Extracted data:

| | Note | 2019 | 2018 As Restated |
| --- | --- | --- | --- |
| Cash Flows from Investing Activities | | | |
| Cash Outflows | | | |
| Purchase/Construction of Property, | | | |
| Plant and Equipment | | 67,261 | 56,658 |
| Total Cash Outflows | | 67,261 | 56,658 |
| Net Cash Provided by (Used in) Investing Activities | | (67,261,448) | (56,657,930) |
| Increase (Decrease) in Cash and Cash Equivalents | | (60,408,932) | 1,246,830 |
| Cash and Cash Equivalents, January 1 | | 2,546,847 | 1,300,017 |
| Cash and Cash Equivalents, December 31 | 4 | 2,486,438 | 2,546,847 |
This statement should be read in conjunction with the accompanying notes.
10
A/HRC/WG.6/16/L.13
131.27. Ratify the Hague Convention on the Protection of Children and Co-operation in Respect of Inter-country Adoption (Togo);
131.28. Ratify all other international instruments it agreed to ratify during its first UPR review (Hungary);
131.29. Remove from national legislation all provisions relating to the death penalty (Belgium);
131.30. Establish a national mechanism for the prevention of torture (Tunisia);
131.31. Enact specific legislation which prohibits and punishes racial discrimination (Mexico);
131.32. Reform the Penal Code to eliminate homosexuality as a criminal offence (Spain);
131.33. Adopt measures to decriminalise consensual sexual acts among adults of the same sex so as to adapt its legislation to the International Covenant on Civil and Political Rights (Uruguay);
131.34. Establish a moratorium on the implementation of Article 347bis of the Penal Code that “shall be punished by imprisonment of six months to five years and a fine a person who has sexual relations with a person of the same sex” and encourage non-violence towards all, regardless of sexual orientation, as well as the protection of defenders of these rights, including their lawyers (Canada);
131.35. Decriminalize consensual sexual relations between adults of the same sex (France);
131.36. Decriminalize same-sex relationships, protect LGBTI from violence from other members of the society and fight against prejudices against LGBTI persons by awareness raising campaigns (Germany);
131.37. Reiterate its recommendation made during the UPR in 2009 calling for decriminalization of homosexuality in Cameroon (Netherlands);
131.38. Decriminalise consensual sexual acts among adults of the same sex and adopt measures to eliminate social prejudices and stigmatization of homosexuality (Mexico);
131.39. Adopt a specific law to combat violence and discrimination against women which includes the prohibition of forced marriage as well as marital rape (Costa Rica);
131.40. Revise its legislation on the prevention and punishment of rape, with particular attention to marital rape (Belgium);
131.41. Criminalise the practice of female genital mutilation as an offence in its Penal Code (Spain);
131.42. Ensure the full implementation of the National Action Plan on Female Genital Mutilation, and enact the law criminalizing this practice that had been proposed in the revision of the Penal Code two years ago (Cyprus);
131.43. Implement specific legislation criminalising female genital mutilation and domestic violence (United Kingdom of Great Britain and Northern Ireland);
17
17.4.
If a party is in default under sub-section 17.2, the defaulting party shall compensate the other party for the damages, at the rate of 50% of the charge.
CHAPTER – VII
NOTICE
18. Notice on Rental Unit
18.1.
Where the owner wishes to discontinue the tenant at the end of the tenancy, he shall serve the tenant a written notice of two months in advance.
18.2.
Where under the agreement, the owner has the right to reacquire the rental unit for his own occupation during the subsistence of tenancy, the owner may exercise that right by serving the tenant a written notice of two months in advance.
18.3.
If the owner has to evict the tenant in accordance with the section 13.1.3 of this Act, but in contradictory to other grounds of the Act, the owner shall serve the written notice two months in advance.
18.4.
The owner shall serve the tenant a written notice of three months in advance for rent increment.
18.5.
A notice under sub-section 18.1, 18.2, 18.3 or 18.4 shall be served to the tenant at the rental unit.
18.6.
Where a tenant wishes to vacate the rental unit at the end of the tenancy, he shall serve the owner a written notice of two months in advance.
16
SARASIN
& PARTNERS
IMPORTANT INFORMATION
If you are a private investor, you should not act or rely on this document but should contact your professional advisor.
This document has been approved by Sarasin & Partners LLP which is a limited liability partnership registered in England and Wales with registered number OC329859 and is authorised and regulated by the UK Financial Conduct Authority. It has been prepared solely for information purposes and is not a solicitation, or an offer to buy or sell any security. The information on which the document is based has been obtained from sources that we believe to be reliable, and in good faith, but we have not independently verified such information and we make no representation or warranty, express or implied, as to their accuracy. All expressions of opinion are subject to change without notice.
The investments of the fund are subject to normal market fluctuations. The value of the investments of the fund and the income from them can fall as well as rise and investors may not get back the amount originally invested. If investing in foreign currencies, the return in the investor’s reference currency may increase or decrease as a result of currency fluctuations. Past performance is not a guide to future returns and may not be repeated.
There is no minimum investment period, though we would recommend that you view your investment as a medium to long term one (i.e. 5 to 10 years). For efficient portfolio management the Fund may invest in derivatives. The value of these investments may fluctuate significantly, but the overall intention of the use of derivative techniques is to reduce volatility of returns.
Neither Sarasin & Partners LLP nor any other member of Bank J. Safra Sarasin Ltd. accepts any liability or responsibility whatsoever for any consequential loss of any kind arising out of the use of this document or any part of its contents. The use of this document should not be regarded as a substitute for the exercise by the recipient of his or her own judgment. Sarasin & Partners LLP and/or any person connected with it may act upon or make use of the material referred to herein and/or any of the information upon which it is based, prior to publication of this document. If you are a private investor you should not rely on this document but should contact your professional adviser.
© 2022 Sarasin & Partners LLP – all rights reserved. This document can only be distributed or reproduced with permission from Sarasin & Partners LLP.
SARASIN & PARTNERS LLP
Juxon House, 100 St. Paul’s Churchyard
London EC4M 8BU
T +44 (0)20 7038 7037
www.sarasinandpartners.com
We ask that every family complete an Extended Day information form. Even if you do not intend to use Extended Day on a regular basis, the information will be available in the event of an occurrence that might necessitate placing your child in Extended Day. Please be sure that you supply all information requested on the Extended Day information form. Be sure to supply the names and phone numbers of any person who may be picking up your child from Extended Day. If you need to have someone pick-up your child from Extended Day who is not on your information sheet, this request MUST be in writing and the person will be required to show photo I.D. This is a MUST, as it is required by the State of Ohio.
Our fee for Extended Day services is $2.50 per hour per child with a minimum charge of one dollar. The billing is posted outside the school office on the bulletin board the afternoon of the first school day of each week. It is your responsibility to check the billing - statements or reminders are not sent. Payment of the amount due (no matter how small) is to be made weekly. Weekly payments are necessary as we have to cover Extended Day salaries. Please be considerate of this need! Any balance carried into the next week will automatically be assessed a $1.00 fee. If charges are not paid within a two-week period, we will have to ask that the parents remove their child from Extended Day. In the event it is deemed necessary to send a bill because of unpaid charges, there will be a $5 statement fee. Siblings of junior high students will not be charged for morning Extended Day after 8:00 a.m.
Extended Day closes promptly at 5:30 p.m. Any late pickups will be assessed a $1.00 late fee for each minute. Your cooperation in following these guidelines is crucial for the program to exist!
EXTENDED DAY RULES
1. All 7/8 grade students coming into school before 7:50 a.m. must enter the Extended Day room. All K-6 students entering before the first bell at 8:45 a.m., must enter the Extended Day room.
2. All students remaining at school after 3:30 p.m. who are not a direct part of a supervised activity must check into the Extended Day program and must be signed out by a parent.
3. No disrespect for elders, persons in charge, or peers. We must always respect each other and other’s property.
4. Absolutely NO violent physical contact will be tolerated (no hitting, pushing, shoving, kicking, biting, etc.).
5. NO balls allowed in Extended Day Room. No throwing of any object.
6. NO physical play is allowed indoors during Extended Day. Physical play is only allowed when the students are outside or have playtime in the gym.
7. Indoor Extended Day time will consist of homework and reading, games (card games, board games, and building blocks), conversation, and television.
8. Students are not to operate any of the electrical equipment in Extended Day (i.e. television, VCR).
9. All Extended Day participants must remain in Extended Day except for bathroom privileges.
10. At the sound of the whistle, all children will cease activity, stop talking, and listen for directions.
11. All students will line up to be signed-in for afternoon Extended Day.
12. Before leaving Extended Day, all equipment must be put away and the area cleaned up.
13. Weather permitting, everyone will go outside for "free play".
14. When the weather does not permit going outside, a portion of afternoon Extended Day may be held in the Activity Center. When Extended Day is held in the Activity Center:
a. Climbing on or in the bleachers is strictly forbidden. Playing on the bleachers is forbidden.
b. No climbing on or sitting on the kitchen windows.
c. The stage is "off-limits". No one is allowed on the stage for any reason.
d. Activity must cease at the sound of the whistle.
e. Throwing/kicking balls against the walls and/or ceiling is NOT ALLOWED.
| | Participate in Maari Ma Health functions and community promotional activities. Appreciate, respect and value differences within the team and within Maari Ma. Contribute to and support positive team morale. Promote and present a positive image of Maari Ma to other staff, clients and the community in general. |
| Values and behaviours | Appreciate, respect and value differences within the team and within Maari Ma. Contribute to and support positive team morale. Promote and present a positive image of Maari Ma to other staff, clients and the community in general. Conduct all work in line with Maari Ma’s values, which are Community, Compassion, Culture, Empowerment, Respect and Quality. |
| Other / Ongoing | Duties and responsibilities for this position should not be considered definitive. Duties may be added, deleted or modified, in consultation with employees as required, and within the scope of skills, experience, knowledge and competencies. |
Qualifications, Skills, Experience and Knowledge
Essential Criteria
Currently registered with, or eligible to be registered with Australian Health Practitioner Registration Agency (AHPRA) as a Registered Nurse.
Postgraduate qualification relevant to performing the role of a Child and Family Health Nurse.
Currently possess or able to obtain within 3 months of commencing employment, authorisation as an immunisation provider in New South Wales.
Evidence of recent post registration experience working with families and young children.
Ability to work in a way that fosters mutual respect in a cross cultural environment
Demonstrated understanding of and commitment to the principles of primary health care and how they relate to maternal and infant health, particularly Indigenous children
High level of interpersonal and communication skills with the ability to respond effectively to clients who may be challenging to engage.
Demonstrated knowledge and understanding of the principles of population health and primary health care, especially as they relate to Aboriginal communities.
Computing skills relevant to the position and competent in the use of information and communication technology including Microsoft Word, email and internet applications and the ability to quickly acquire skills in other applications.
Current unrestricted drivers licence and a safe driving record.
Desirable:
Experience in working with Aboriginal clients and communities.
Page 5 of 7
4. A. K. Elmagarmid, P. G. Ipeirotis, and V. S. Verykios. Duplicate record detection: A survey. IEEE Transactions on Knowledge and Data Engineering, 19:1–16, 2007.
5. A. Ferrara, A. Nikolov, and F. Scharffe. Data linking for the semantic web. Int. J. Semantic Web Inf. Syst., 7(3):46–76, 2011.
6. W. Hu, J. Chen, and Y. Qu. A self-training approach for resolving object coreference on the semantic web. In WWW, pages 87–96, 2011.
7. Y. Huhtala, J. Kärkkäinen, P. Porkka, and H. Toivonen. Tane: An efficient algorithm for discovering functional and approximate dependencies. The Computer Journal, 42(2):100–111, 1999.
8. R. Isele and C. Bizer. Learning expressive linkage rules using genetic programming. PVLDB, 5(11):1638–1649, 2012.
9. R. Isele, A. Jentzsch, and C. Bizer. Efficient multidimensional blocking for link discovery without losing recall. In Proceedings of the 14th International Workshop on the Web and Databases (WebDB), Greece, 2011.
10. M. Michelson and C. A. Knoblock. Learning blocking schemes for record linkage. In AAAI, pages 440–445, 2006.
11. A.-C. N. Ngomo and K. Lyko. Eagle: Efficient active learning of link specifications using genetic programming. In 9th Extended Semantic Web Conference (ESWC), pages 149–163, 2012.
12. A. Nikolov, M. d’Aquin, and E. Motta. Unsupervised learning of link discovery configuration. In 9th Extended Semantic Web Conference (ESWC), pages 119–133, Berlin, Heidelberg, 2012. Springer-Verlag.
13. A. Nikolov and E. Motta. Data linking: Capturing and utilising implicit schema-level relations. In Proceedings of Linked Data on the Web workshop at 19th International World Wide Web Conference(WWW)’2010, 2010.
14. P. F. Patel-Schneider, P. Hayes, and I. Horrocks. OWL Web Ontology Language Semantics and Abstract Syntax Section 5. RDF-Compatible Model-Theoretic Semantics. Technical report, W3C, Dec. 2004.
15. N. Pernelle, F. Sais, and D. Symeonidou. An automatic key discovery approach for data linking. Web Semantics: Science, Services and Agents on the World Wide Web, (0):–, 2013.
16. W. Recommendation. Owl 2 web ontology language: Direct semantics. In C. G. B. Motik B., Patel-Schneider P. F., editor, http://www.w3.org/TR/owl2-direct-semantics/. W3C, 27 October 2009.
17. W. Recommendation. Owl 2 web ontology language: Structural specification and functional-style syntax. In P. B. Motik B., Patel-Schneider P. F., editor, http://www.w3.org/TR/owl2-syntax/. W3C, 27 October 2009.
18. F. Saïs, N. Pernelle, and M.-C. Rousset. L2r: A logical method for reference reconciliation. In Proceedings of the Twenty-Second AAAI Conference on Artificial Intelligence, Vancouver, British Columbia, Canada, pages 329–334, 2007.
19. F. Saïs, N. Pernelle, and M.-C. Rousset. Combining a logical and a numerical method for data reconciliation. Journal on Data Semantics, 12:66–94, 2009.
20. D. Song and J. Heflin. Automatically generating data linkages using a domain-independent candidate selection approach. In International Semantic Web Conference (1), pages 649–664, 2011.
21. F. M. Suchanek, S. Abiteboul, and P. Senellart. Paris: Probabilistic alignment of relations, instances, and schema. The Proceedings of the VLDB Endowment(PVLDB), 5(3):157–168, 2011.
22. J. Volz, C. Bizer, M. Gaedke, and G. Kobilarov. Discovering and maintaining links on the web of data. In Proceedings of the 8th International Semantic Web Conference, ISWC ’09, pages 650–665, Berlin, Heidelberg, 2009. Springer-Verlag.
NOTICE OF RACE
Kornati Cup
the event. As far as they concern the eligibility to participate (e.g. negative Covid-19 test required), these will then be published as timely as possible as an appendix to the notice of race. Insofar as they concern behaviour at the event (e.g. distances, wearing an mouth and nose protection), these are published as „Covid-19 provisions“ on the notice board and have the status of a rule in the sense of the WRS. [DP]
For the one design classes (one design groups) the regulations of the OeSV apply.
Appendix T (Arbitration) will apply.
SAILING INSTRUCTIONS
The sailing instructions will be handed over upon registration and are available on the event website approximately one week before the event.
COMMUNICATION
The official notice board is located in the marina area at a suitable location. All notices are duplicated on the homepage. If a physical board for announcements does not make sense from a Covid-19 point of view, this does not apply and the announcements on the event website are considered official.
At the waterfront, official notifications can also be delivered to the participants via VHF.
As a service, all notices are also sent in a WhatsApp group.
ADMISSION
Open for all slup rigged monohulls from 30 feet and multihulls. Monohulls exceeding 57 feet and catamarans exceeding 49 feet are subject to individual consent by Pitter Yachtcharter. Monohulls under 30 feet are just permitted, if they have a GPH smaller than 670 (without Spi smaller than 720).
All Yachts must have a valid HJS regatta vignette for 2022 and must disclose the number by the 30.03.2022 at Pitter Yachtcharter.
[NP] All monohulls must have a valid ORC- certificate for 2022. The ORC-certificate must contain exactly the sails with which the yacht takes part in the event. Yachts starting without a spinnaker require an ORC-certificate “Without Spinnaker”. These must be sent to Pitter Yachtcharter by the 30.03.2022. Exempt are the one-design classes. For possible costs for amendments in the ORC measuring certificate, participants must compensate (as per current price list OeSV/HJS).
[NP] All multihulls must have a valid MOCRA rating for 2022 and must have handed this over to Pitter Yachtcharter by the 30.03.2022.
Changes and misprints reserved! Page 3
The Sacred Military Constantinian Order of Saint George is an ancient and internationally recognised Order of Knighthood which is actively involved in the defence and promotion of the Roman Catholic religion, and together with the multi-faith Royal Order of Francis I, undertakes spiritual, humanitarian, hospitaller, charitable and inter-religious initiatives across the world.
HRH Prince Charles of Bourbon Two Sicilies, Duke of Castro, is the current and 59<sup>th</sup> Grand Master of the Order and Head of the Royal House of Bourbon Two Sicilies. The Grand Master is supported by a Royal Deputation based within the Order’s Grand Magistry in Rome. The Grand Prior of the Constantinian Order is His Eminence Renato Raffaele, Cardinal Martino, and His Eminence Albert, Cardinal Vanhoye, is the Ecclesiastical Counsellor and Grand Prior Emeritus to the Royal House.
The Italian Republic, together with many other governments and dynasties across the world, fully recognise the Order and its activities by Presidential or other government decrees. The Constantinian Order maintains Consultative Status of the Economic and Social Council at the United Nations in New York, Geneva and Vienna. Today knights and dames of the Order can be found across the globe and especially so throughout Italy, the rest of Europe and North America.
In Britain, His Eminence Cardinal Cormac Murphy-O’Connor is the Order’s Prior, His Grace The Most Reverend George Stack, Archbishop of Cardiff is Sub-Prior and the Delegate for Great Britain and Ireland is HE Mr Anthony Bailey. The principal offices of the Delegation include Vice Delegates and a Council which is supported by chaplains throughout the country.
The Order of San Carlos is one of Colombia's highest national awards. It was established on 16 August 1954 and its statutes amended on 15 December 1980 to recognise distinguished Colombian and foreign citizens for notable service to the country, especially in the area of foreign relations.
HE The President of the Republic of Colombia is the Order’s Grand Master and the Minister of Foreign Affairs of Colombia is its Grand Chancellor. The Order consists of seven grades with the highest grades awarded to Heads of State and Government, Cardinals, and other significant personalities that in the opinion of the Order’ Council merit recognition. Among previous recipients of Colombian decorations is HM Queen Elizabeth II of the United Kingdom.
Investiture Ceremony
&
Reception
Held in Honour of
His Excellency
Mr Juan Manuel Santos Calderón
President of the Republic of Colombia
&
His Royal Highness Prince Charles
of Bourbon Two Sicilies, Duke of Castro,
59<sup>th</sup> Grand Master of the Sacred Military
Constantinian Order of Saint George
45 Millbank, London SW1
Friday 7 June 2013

Instructions for the task: Every line above from the line with "Outflows | | 67,261 | 56,658 |" to the line with "131.31. Enact specific", both included, must be reproduced exactly, and no other line may appear.

Response to this task:
| Total Cash Outflows | | 67,261 | 56,658 |
| Net Cash Provided by (Used in) Investing Activities | | (67,261,448) | (56,657,930) |
| Increase (Decrease) in Cash and Cash Equivalents | | (60,408,932) | 1,246,830 |
| Cash and Cash Equivalents, January 1 | | 2,546,847 | 1,300,017 |
| Cash and Cash Equivalents, December 31 | 4 | 2,486,438 | 2,546,847 |
This statement should be read in conjunction with the accompanying notes.
10
A/HRC/WG.6/16/L.13
131.27. Ratify the Hague Convention on the Protection of Children and Co-operation in Respect of Inter-country Adoption (Togo);
131.28. Ratify all other international instruments it agreed to ratify during its first UPR review (Hungary);
131.29. Remove from national legislation all provisions relating to the death penalty (Belgium);
131.30. Establish a national mechanism for the prevention of torture (Tunisia);
131.31. Enact specific legislation which prohibits and punishes racial discrimination (Mexico);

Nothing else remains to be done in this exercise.